## Task to carry out
Could you retype the records word for word but without any pictures?

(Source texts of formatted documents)
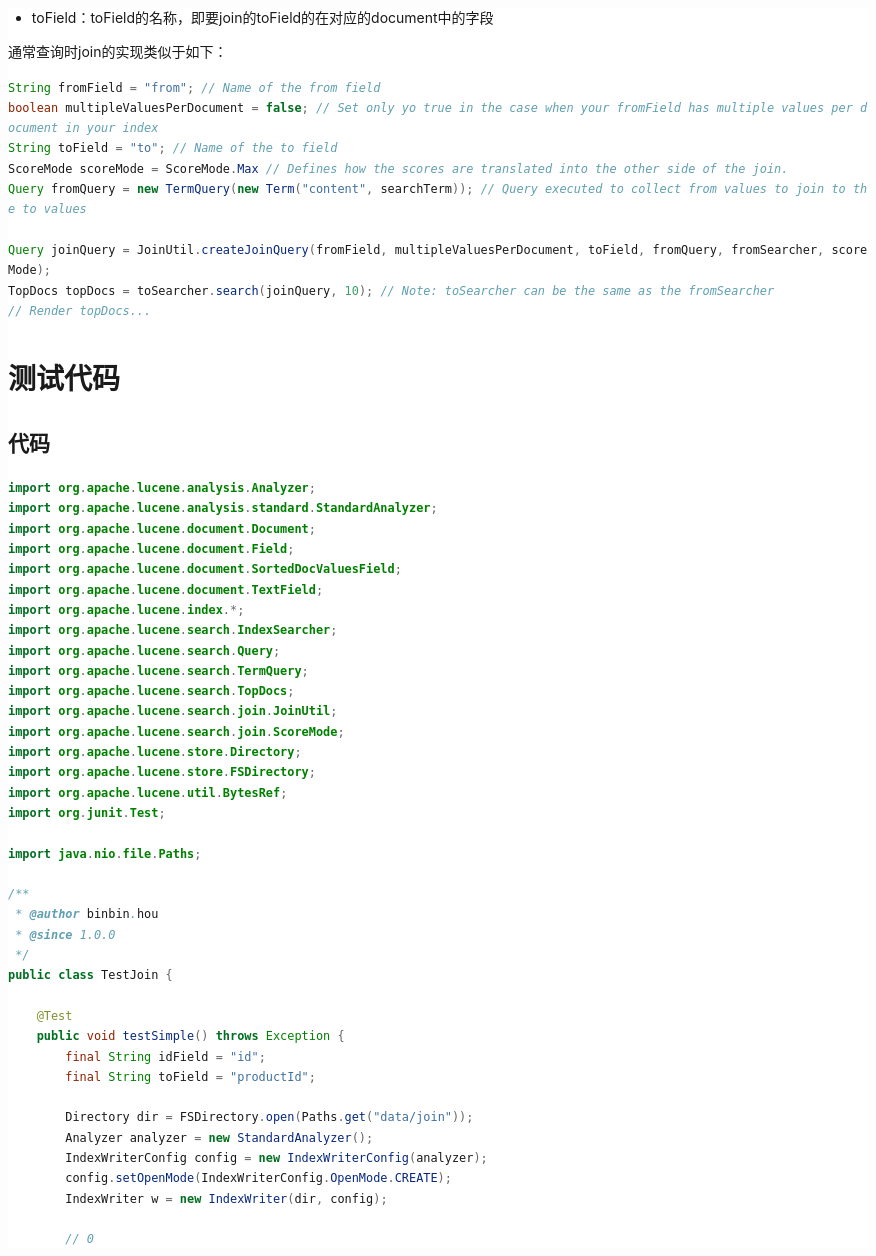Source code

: - toField：toField的名称，即要join的toField的在对应的document中的字段

通常查询时join的实现类似于如下：

```java
String fromField = "from"; // Name of the from field
boolean multipleValuesPerDocument = false; // Set only yo true in the case when your fromField has multiple values per document in your index
String toField = "to"; // Name of the to field
ScoreMode scoreMode = ScoreMode.Max // Defines how the scores are translated into the other side of the join.
Query fromQuery = new TermQuery(new Term("content", searchTerm)); // Query executed to collect from values to join to the to values

Query joinQuery = JoinUtil.createJoinQuery(fromField, multipleValuesPerDocument, toField, fromQuery, fromSearcher, scoreMode);
TopDocs topDocs = toSearcher.search(joinQuery, 10); // Note: toSearcher can be the same as the fromSearcher
// Render topDocs...
```

# 测试代码

## 代码

```java
import org.apache.lucene.analysis.Analyzer;
import org.apache.lucene.analysis.standard.StandardAnalyzer;
import org.apache.lucene.document.Document;
import org.apache.lucene.document.Field;
import org.apache.lucene.document.SortedDocValuesField;
import org.apache.lucene.document.TextField;
import org.apache.lucene.index.*;
import org.apache.lucene.search.IndexSearcher;
import org.apache.lucene.search.Query;
import org.apache.lucene.search.TermQuery;
import org.apache.lucene.search.TopDocs;
import org.apache.lucene.search.join.JoinUtil;
import org.apache.lucene.search.join.ScoreMode;
import org.apache.lucene.store.Directory;
import org.apache.lucene.store.FSDirectory;
import org.apache.lucene.util.BytesRef;
import org.junit.Test;

import java.nio.file.Paths;

/**
 * @author binbin.hou
 * @since 1.0.0
 */
public class TestJoin {

    @Test
    public void testSimple() throws Exception {
        final String idField = "id";
        final String toField = "productId";

        Directory dir = FSDirectory.open(Paths.get("data/join"));
        Analyzer analyzer = new StandardAnalyzer();
        IndexWriterConfig config = new IndexWriterConfig(analyzer);
        config.setOpenMode(IndexWriterConfig.OpenMode.CREATE);
        IndexWriter w = new IndexWriter(dir, config);

        // 0
```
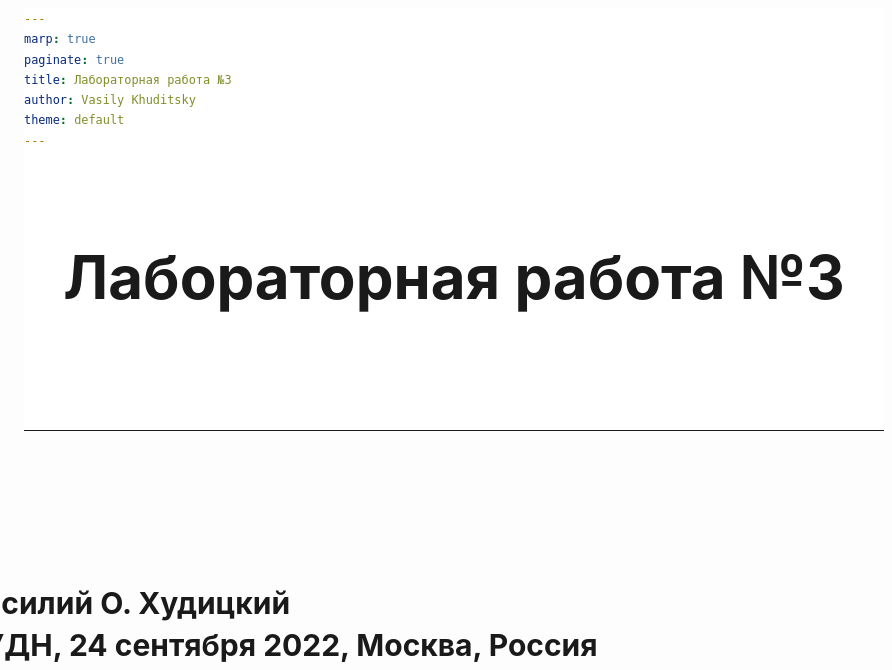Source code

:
 ```yaml
---
marp: true
paginate: true
title: Лабораторная работа №3
author: Vasily Khuditsky
theme: default
---
```

<style>
section::after {
  content: attr(data-marpit-pagination) ' / ' attr(data-marpit-pagination-total);
}
img[alt="center"] {
     display: block;
     margin: 0 auto;
}
h1 {
    font-size: 60px;
    text-align: center;
}
h2 {
    font-size: 30px;
    text-align: left;
    position: relative;
    left: -2em;
    line-height: 0px;
    top: 8em;
}
h3 {
    font-size: 40px;
    text-align: left;
    position: relative;
    left: -0.5em;
    bottom: 0.2em;
}
h4 {
    font-size: 25px;
    text-align: center;
    position: relative;
    left: -0.5em;
    bottom: 0.2em;
}
</style>

# Лабораторная работа №3
## Василий О. Худицкий 
## РУДН, 24 сентября 2022, Москва, Россия

---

## Output for this exercise
Source code

: - toField：toField的名称，即要join的toField的在对应的document中的字段

通常查询时join的实现类似于如下：

```java
String fromField = "from"; // Name of the from field
boolean multipleValuesPerDocument = false; // Set only yo true in the case when your fromField has multiple values per document in your index
String toField = "to"; // Name of the to field
ScoreMode scoreMode = ScoreMode.Max // Defines how the scores are translated into the other side of the join.
Query fromQuery = new TermQuery(new Term("content", searchTerm)); // Query executed to collect from values to join to the to values

Query joinQuery = JoinUtil.createJoinQuery(fromField, multipleValuesPerDocument, toField, fromQuery, fromSearcher, scoreMode);
TopDocs topDocs = toSearcher.search(joinQuery, 10); // Note: toSearcher can be the same as the fromSearcher
// Render topDocs...
```

# 测试代码

## 代码

```java
import org.apache.lucene.analysis.Analyzer;
import org.apache.lucene.analysis.standard.StandardAnalyzer;
import org.apache.lucene.document.Document;
import org.apache.lucene.document.Field;
import org.apache.lucene.document.SortedDocValuesField;
import org.apache.lucene.document.TextField;
import org.apache.lucene.index.*;
import org.apache.lucene.search.IndexSearcher;
import org.apache.lucene.search.Query;
import org.apache.lucene.search.TermQuery;
import org.apache.lucene.search.TopDocs;
import org.apache.lucene.search.join.JoinUtil;
import org.apache.lucene.search.join.ScoreMode;
import org.apache.lucene.store.Directory;
import org.apache.lucene.store.FSDirectory;
import org.apache.lucene.util.BytesRef;
import org.junit.Test;

import java.nio.file.Paths;

/**
 * @author binbin.hou
 * @since 1.0.0
 */
public class TestJoin {

    @Test
    public void testSimple() throws Exception {
        final String idField = "id";
        final String toField = "productId";

        Directory dir = FSDirectory.open(Paths.get("data/join"));
        Analyzer analyzer = new StandardAnalyzer();
        IndexWriterConfig config = new IndexWriterConfig(analyzer);
        config.setOpenMode(IndexWriterConfig.OpenMode.CREATE);
        IndexWriter w = new IndexWriter(dir, config);

        // 0
```
Source code

:
 ```yaml
---
marp: true
paginate: true
title: Лабораторная работа №3
author: Vasily Khuditsky
theme: default
---
```

<style>
section::after {
  content: attr(data-marpit-pagination) ' / ' attr(data-marpit-pagination-total);
}
img[alt="center"] {
     display: block;
     margin: 0 auto;
}
h1 {
    font-size: 60px;
    text-align: center;
}
h2 {
    font-size: 30px;
    text-align: left;
    position: relative;
    left: -2em;
    line-height: 0px;
    top: 8em;
}
h3 {
    font-size: 40px;
    text-align: left;
    position: relative;
    left: -0.5em;
    bottom: 0.2em;
}
h4 {
    font-size: 25px;
    text-align: center;
    position: relative;
    left: -0.5em;
    bottom: 0.2em;
}
</style>

# Лабораторная работа №3
## Василий О. Худицкий 
## РУДН, 24 сентября 2022, Москва, Россия

---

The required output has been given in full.